Prompt
Among the entries below, please show each line that carries the word "tspan".

Data shown
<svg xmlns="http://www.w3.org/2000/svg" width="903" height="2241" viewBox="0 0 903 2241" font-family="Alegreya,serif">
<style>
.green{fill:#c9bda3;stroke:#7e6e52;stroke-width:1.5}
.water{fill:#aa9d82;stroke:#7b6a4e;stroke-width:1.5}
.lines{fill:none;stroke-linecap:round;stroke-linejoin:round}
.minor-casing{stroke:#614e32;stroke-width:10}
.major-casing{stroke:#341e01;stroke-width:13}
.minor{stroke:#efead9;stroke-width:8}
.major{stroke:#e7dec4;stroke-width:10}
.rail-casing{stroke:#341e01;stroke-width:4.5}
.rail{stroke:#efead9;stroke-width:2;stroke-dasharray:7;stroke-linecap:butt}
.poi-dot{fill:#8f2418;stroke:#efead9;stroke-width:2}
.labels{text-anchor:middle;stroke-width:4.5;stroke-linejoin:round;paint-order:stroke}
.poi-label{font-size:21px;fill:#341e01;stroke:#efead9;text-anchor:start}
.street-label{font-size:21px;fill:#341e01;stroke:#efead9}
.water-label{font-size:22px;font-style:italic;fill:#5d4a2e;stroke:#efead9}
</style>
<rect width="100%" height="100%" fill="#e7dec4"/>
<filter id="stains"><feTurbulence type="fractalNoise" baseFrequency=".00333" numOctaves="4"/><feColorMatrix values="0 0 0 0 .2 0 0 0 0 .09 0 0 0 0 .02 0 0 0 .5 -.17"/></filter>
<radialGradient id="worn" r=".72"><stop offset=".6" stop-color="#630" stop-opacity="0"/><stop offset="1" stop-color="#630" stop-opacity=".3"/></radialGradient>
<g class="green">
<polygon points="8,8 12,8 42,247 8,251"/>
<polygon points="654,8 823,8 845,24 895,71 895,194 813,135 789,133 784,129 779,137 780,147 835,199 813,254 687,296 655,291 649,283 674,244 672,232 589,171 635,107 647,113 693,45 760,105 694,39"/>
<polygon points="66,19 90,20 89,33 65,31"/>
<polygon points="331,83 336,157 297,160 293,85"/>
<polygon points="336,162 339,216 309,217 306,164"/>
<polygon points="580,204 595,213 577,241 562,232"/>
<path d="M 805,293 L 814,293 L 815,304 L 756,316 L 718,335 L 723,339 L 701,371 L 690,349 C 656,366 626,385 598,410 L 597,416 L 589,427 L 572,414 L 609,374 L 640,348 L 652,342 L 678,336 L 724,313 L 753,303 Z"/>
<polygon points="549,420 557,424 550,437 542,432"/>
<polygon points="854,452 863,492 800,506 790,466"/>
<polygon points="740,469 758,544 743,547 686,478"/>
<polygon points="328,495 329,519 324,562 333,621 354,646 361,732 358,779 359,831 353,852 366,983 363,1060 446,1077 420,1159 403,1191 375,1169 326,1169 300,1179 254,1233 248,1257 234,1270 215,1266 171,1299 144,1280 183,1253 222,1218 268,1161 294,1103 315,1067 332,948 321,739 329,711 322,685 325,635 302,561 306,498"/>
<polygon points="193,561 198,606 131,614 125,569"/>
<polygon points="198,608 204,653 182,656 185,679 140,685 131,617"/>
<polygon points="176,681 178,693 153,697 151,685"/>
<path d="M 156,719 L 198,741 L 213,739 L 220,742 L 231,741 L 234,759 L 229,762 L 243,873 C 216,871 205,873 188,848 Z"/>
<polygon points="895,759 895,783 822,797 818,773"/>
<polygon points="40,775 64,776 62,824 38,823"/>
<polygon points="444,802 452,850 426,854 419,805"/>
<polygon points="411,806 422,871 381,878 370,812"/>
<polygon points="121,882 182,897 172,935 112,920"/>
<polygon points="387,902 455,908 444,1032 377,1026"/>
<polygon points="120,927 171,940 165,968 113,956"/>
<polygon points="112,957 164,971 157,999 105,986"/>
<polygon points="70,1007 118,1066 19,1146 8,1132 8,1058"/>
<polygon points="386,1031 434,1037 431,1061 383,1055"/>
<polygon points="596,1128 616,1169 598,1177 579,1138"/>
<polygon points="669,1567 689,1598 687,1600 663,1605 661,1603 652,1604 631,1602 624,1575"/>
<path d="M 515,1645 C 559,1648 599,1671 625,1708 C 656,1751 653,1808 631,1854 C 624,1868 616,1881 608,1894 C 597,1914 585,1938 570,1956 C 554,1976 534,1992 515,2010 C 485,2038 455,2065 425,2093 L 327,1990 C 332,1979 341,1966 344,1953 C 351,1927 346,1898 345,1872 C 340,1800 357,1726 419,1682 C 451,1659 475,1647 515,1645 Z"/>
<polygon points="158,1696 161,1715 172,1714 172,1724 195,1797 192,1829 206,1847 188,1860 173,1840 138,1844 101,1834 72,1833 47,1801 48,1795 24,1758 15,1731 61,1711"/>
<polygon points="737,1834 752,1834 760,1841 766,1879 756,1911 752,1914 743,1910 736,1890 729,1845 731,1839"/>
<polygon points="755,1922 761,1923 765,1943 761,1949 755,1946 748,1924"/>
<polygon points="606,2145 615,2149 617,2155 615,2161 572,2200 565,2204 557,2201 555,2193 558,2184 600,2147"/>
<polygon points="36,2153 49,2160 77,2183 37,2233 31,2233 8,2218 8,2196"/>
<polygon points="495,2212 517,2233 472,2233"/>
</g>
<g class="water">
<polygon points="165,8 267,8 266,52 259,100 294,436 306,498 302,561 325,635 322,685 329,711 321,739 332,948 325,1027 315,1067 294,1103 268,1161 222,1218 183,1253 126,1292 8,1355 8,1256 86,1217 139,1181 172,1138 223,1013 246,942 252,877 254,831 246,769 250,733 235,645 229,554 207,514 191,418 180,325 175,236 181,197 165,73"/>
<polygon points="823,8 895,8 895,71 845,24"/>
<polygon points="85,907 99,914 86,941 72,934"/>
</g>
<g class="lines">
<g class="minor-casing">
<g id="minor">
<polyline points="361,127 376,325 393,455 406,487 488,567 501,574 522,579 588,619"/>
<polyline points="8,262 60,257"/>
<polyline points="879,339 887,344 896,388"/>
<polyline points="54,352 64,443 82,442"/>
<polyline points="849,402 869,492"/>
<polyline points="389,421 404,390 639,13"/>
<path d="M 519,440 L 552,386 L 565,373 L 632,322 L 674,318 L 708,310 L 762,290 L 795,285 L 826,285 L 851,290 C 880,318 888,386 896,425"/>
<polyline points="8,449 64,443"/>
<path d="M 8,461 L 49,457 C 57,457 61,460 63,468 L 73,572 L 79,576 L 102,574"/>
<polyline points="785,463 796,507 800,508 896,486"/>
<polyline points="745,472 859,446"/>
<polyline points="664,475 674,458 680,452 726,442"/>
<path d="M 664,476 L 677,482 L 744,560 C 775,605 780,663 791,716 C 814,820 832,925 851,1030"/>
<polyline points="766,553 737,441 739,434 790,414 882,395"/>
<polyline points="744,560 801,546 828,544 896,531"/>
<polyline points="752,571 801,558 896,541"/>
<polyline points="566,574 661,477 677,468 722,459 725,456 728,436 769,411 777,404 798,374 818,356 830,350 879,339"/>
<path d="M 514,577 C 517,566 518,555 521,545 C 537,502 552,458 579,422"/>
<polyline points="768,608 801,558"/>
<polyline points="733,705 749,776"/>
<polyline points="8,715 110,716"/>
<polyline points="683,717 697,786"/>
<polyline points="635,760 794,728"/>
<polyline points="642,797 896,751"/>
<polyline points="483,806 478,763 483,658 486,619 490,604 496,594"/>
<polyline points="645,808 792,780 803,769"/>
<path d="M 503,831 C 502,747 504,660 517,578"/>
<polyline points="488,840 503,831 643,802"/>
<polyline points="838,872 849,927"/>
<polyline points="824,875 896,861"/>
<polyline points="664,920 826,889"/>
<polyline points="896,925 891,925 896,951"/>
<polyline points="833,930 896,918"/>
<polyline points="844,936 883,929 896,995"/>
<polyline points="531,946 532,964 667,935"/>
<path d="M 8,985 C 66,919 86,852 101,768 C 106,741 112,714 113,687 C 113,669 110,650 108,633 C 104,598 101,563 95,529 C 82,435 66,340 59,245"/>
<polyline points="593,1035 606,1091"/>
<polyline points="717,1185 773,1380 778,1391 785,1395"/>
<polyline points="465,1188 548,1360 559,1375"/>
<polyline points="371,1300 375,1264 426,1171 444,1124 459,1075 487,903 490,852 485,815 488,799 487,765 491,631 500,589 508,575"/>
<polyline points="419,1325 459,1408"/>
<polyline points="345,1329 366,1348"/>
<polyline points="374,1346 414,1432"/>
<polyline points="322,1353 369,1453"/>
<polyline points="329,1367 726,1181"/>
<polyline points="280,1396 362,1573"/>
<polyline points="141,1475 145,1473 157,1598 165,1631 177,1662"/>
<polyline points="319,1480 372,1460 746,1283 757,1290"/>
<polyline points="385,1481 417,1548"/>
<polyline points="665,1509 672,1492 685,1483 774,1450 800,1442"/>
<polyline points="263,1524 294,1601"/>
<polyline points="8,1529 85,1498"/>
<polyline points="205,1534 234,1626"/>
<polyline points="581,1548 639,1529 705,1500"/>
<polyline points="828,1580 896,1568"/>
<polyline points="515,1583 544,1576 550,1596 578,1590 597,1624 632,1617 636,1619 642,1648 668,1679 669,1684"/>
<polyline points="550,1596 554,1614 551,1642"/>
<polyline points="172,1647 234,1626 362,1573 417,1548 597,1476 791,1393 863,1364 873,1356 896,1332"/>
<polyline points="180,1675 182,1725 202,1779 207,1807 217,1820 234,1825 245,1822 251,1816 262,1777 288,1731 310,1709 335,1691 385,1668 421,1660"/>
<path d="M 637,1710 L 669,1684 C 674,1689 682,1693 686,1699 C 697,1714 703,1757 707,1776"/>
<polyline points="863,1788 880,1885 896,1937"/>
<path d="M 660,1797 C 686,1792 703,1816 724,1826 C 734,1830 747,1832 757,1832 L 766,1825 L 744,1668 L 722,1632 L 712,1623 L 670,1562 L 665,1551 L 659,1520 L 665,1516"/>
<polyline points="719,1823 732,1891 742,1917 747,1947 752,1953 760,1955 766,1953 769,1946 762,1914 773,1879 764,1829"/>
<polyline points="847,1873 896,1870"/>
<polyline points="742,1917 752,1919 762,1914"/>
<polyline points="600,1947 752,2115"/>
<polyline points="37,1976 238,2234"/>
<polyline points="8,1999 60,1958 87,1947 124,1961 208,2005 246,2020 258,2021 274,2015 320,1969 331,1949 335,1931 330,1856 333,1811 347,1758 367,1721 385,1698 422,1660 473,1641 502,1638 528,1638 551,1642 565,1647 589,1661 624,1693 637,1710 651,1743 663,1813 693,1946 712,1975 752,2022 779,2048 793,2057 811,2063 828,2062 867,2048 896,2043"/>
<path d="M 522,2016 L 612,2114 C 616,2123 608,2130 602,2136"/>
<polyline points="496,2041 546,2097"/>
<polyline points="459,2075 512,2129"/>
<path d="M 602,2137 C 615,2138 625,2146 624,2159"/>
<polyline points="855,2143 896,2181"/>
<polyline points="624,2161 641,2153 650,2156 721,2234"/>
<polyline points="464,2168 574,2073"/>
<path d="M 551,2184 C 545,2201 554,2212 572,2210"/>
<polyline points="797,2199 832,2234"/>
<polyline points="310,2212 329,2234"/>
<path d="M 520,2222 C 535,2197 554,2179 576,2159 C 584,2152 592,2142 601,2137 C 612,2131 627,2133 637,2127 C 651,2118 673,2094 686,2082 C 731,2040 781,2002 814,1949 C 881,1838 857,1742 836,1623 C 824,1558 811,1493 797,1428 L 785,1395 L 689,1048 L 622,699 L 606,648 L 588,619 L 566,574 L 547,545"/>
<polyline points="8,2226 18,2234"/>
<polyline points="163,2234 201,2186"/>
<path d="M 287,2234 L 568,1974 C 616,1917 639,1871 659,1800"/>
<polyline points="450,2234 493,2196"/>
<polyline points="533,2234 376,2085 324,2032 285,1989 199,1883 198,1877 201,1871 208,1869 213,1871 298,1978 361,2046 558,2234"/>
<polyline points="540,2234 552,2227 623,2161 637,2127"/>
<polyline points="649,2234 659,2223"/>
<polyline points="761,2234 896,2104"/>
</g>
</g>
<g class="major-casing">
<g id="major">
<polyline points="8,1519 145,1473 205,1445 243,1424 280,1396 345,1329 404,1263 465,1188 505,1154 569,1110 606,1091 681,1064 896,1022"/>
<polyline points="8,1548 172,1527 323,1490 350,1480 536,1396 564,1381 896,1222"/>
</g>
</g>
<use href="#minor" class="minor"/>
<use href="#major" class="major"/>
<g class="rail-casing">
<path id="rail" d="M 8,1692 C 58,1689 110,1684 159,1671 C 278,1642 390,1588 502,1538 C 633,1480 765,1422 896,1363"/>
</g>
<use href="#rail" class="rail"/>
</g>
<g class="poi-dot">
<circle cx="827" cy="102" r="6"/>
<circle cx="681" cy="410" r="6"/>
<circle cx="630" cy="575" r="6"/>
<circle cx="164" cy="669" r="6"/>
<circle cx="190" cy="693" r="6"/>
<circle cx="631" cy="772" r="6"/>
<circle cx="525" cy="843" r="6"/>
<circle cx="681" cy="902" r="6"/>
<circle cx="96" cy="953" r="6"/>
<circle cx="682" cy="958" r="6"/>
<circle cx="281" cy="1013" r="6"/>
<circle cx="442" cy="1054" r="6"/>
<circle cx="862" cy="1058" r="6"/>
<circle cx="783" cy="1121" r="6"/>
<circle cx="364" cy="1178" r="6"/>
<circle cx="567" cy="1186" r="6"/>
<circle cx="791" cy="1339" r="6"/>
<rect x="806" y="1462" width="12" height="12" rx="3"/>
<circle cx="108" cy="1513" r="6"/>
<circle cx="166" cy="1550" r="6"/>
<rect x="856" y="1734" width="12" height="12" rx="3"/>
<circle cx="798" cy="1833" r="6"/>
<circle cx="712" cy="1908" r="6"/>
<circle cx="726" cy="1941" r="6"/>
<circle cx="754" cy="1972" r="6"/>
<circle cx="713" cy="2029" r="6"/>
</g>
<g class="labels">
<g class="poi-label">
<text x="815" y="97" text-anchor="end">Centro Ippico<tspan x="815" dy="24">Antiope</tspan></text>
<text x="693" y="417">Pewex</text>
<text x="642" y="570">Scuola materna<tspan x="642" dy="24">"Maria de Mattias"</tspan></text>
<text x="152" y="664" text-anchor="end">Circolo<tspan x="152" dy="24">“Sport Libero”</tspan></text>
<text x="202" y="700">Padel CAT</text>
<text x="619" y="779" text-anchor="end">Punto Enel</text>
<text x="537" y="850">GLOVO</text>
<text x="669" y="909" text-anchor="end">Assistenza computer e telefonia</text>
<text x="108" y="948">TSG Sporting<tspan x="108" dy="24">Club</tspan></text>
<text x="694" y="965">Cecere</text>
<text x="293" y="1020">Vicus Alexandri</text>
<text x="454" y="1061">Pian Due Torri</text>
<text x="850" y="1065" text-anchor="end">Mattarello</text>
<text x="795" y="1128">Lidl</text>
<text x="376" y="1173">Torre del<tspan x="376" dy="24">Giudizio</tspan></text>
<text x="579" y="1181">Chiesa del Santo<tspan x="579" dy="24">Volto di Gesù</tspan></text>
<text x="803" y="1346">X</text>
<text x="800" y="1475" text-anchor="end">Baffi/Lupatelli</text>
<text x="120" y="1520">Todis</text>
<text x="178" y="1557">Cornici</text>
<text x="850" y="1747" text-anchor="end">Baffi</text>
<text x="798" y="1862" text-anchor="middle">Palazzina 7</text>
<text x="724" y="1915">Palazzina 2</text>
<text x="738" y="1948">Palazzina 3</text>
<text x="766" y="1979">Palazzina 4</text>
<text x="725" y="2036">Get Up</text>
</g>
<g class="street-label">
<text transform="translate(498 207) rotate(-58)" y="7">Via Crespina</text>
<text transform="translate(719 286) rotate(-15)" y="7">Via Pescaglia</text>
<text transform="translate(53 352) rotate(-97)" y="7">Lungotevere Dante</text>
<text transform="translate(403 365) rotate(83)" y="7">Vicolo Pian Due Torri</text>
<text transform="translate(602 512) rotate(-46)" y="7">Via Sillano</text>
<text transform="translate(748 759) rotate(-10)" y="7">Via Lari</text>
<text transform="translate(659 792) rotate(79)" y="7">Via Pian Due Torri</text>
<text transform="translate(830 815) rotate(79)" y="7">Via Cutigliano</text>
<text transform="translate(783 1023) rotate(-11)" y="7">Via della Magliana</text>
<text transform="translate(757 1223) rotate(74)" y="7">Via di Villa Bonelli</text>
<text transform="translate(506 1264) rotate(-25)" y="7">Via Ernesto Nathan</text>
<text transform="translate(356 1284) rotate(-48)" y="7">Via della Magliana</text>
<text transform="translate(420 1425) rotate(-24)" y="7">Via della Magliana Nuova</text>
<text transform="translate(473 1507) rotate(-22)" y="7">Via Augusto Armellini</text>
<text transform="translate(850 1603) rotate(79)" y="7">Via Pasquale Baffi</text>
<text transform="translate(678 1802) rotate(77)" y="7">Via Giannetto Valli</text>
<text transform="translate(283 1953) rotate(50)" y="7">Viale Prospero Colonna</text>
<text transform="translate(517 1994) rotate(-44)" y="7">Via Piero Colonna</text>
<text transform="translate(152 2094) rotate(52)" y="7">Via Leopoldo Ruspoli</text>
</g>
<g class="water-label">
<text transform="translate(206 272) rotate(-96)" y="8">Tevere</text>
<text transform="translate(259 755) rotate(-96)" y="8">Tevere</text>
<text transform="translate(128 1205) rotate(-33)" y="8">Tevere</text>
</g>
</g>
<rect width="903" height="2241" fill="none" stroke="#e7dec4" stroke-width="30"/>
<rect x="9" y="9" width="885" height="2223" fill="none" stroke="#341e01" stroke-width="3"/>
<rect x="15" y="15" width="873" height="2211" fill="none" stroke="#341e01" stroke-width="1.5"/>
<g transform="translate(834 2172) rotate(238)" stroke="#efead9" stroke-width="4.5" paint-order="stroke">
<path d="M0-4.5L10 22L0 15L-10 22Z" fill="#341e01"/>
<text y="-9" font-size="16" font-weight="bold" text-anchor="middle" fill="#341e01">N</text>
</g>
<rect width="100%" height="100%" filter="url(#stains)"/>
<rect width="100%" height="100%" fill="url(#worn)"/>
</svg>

Result
<text x="815" y="97" text-anchor="end">Centro Ippico<tspan x="815" dy="24">Antiope</tspan></text>
<text x="642" y="570">Scuola materna<tspan x="642" dy="24">"Maria de Mattias"</tspan></text>
<text x="152" y="664" text-anchor="end">Circolo<tspan x="152" dy="24">“Sport Libero”</tspan></text>
<text x="108" y="948">TSG Sporting<tspan x="108" dy="24">Club</tspan></text>
<text x="376" y="1173">Torre del<tspan x="376" dy="24">Giudizio</tspan></text>
<text x="579" y="1181">Chiesa del Santo<tspan x="579" dy="24">Volto di Gesù</tspan></text>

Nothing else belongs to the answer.